The researchers found that consumption of foods with high FSAm-NPS DI scores was associated with high risks of developing cancers, such as colorectal, lung, liver, and breast cancer. This finding supports the relevance of using the FSAm-NPS and Nutri-Score to grade the nutritional quality of food products as a basis for prevention strategies for cancer and other diseases. The results of this study were published in the journal PLOS Medicine.
Increasing evidence suggests that the foods you eat can either increase or decrease your risk of cancer. Adhering to a diet rich in whole foods like fruits, vegetables, whole grains, legumes, spices, healthy fats, fresh fish, and high-quality dairy may reduce cancer risk. (Related: Nine anti-cancer foods proven to prevent and help reverse cancer.)
Conversely, high consumption of certain foods may raise your chances of developing cancer. Some of these cancer-causing foods contain high amounts of sugar and refined carbs.

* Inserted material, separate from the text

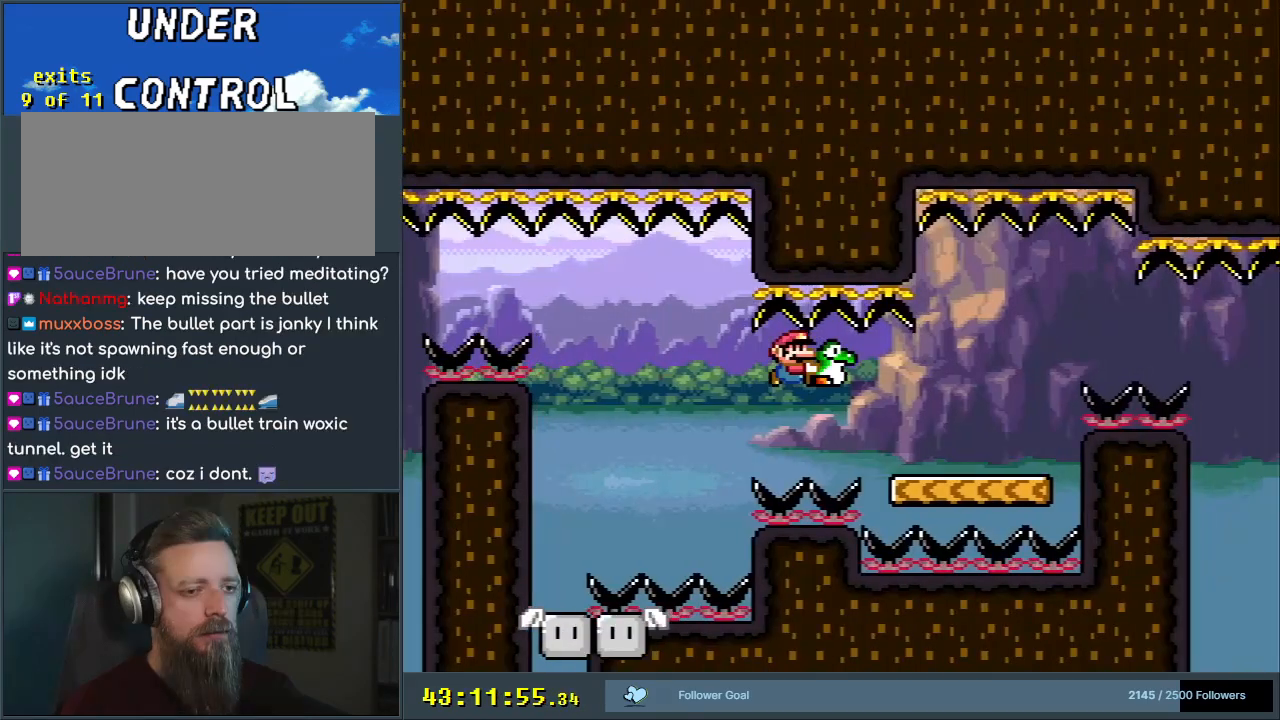
{"buttons": ["Y", "DPAD_RIGHT"], "events": [[233, "B", "up"], [367, "B", "down"], [450, "B", "up"]]}
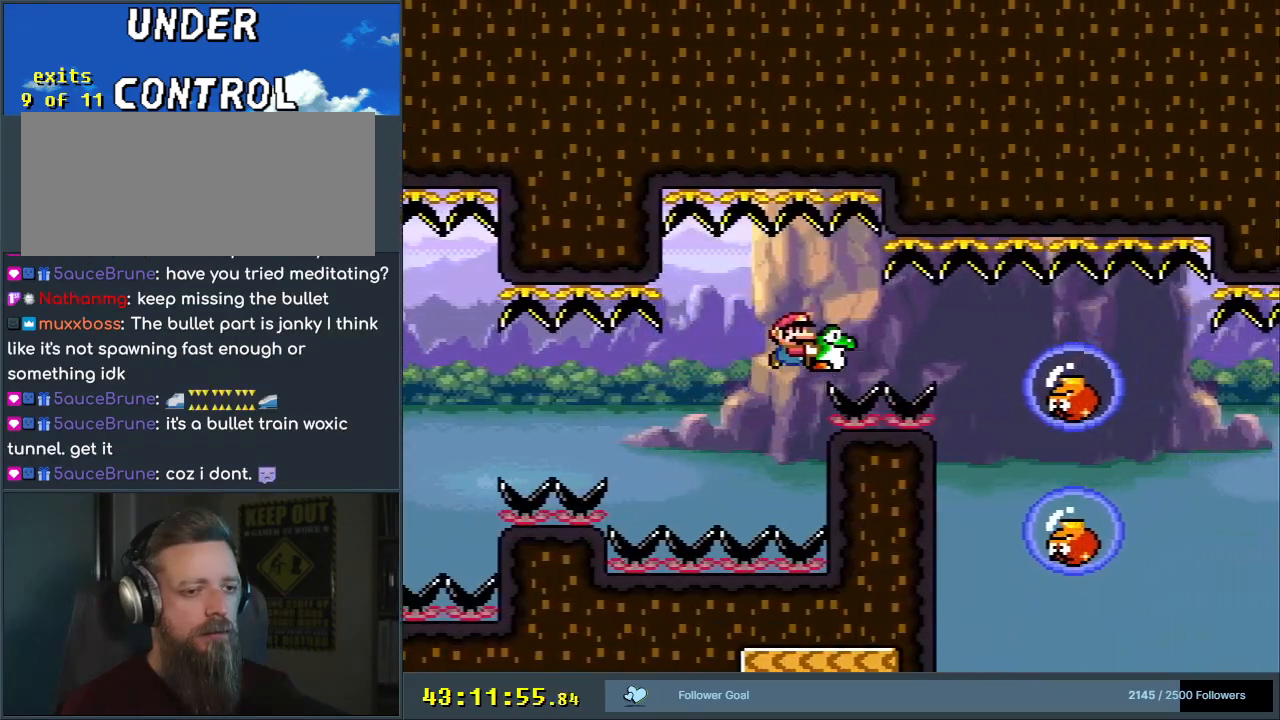
{"buttons": ["B", "Y"], "events": [[67, "B", "down"], [450, "DPAD_RIGHT", "up"]]}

A review published in the Nutrition Journal reported that processed foods high in sugar but low in fiber and nutrients have been linked to increased cancer risk.
Eating lots of processed and red meats can also increase the risk of certain cancers including colon, stomach, and pancreatic cancers. Processed meat includes ham, bacon, salami, and sausages, while red meat includes all fresh, minced, and frozen beef, pork, and lamb.
Researchers found that processed and red meats can increase the risk of cancer because of their chemical content – that is, chemicals that are naturally present in the meat or were used to preserve the meat, and the chemicals produced when the meat is cooked at high temperatures. Red meat contains a naturally occurring red pigment called haem, which could irritate or impair cells or increase the production of harmful chemicals by bacteria, thus increasing the risk of cancer. On the other hand, nitrates and nitrites are chemicals often used to preserve processed meat. The body converts nitrites into cancer-causing chemicals called N-nitroso compounds (NOCs). Cooking meat at high temperatures, such as grilling or barbecuing, also produces chemicals called heterocyclic amines (HCAs) and polycyclic amines (PCAs) – both of which cause cancer.